== Given records

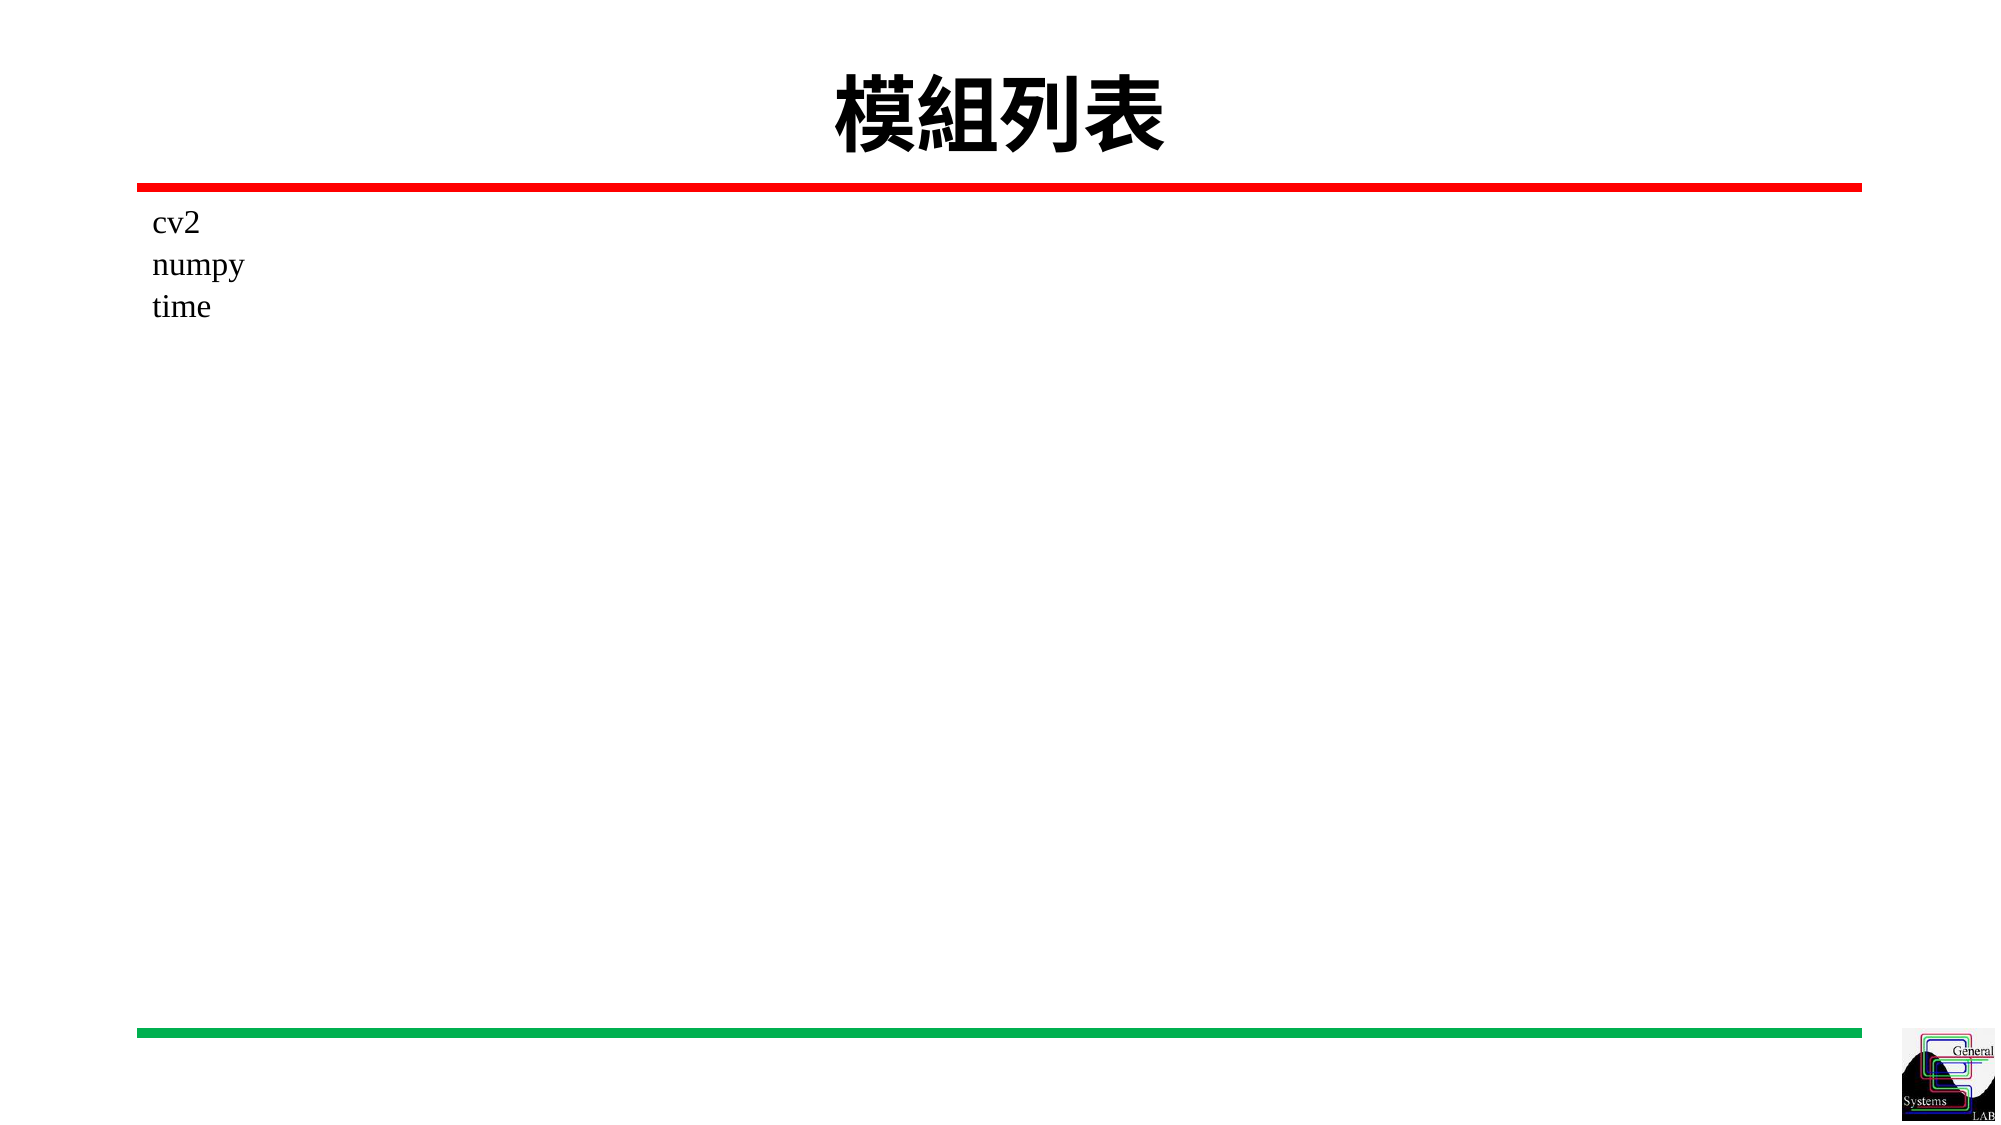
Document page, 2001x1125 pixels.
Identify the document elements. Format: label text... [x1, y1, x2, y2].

picture [1902, 1028, 1995, 1121]
list cv2 numpy time [137, 197, 1863, 1024]
title 模組列表 [137, 59, 1863, 178]
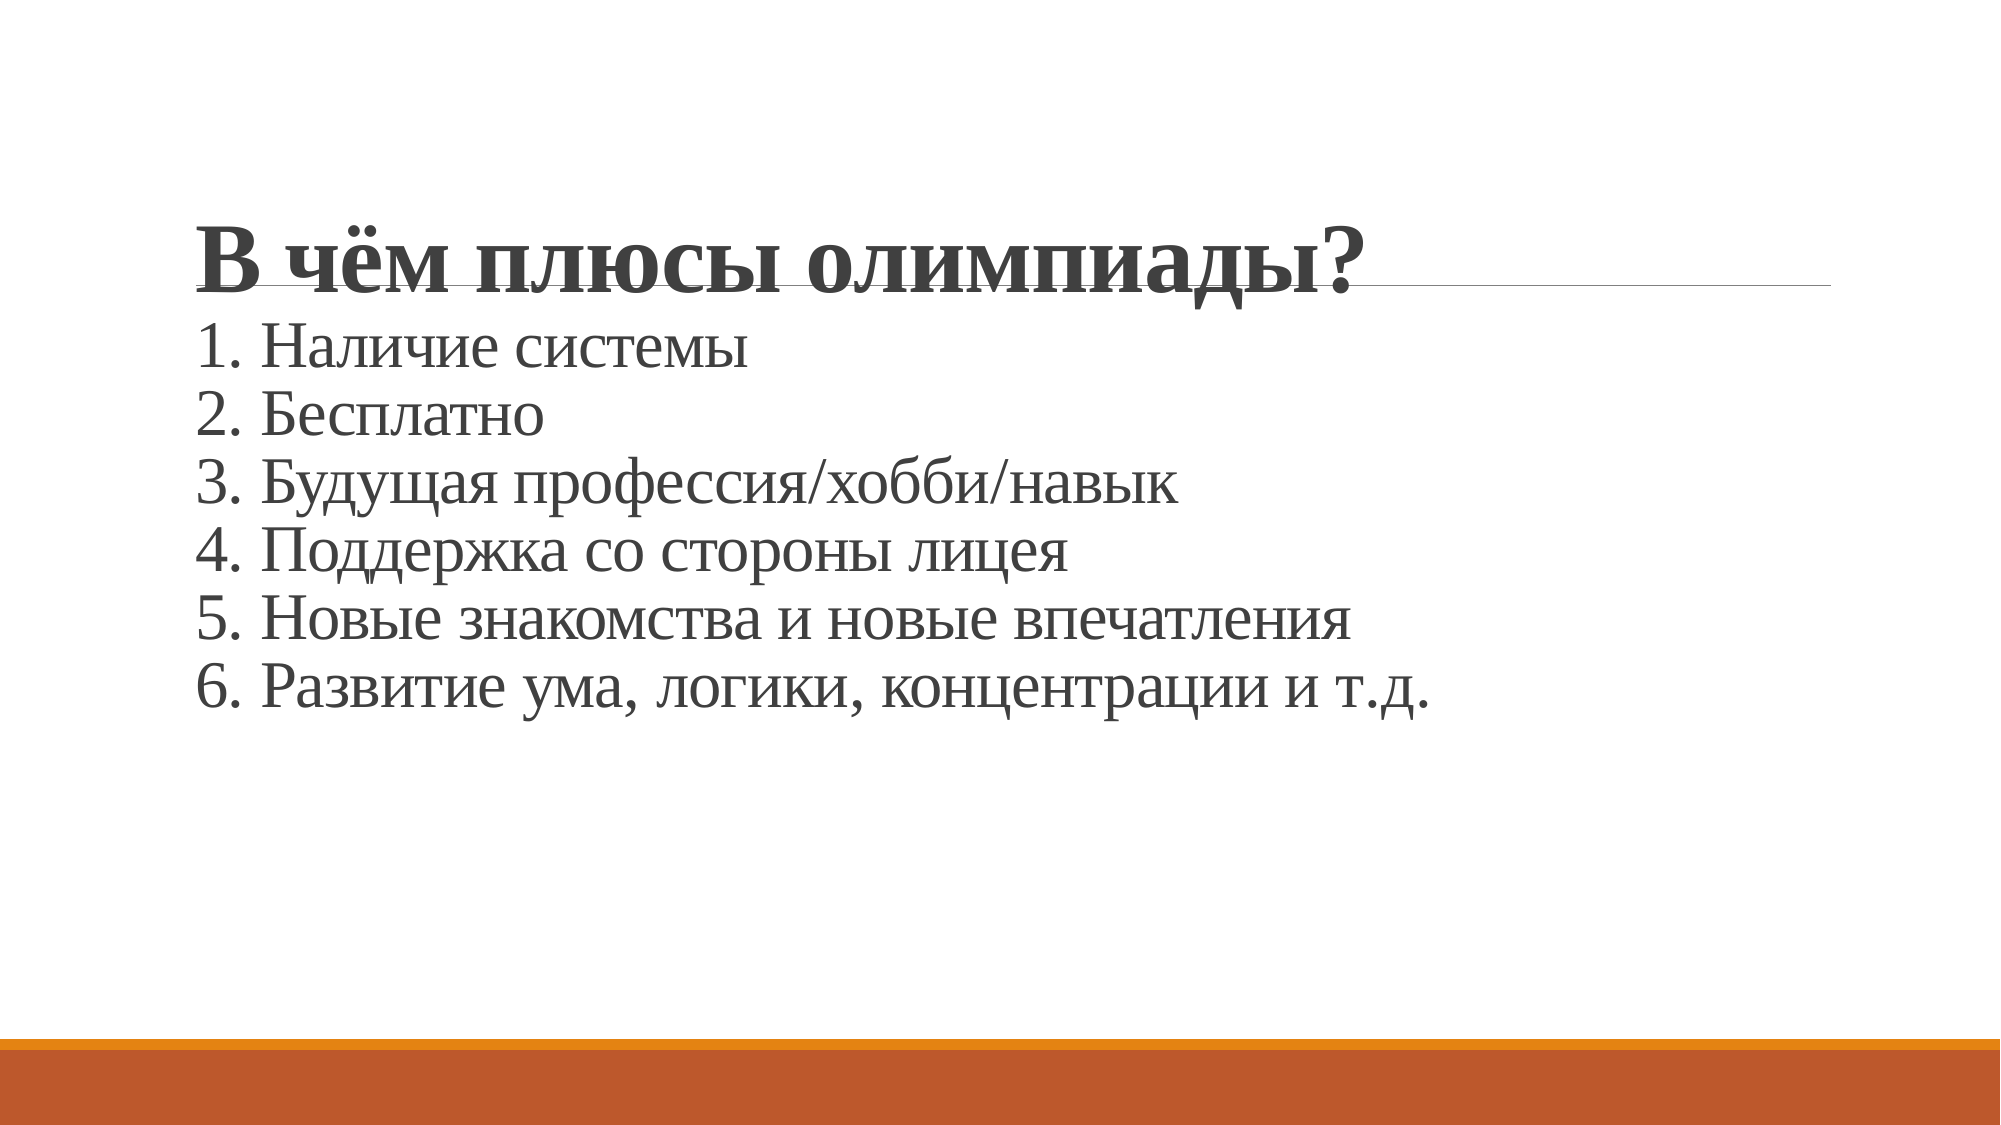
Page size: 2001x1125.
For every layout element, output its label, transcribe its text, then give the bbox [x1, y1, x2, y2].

title В чём плюсы олимпиады? 1. Наличие системы 2. Бесплатно 3. Будущая профессия/хобби/навык 4. Поддержка со стороны лицея 5. Новые знакомства и новые впечатления 6. Развитие ума, логики, концентрации и т.д. [180, 47, 1830, 809]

====

**Task objective**: Return exactly the lines of the listing that run from the one containing "For every layout" through the last, and no others.

**Exercise solution**:
For every layout element, output its label, transcribe its text, then give the bbox [x1, y1, x2, y2].

title В чём плюсы олимпиады? 1. Наличие системы 2. Бесплатно 3. Будущая профессия/хобби/навык 4. Поддержка со стороны лицея 5. Новые знакомства и новые впечатления 6. Развитие ума, логики, концентрации и т.д. [180, 47, 1830, 809]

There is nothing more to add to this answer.